Um dos coautores do projeto, Danilo Cabral defende que a ideia do governo não é possível nem do ponto de vista técnico nem ético. "Sou defensor de um programa de renda básica, mas não não podemos tirar da educação. O dinheiro previsto para o Fundeb deve ser utilizado no financiamento da educação básica, no ensino infantil e médio. Além disso, o programa é uma política de proteção social,m não está vinculado à educação", destaca. Um dos dispositivos da Lei de Diretrizes de Base da Educação é que a pré-escola é uma atividade pedagógica e não assistencial.
O deputado lembra que a destinação de 5% do Fundeb para a educação infantil foi muito bem recebida pelos parlamentares e que o governo federal não poderia mudar isso depois de ser aprovado.
No mercado financeiro, os movimentos foram de queda na Bolsa e disparada do dólar. A reação negativa ao programa Renda Cidadã fez a moeda norte-americana registrar alta de 1,42%, cotada a R$ 5,63. Esse foi o maior patamar desde o dia 20 de maio, quando alcançou R$ 5,68. Já a Bolsa, andou na contramão da tendência internacional e fechou em baixa de 2,41%, aos 94.666 pontos.
O Diretor de Risco & Compliance da MultinvestCapital - especializada em gestão de recursos no mercado financeiro -, Osvaldo Moraes explica que vários fatores estão provocando insegurança no mercado financeiro. "A proposta da Renda Cidadã aparece como criação de despesa, cuja tendência é furar o teto de gastos e recair nas pedaladas fiscais. A postergação dos precatórios é calote. O mercado vê isso com maus olhos. Sem falar no atraso da reforma tributária e no aumento das despesas do governo provocados pela reviravolta da covid-19, que exigiu a necessidade de criar renda", observa.

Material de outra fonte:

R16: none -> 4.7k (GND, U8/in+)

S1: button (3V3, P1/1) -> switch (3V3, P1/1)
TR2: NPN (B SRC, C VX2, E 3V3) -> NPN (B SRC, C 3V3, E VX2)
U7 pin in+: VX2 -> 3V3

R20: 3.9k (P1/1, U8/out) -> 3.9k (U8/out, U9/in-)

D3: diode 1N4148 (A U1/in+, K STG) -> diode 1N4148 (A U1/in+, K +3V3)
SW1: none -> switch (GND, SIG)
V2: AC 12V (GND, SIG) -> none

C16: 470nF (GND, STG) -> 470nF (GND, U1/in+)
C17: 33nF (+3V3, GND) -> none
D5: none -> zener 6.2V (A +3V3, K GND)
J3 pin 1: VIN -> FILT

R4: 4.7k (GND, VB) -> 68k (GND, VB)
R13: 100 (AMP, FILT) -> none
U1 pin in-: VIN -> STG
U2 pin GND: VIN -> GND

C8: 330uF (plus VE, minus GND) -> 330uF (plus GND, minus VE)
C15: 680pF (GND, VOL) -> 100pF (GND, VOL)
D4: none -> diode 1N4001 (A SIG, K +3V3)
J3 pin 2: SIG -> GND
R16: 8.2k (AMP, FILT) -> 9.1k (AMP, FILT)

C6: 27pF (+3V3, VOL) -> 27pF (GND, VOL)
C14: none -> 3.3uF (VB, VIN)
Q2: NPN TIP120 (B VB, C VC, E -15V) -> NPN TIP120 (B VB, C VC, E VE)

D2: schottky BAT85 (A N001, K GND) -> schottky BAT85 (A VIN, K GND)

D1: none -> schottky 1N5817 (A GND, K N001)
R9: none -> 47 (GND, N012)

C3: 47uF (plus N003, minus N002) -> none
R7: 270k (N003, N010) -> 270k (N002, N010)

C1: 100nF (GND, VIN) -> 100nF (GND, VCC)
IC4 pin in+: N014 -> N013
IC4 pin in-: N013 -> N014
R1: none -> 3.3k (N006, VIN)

O especialista observa que enquanto as bolsas estão bombando no mercado internacional, o Brasil anda co sentido oposto por conta do equilíbrio fiscal, do atraso na realização das reformas e de interferência nas empresas. "Na quarta-feira teremos outro fator que poderá influenciar o mercado: é aguardada a votação no STF decidindo se a Petrobras precisará de autorização do Congresso Nacional para vender suas unidades de refino, incluindo a Refinaria Abreu e Lima aqui em Pernambuco. "O mercado financeiro está refletindo as questões econômicas do governo, que tem trazido insegurança ao investidor", analisa Moraes.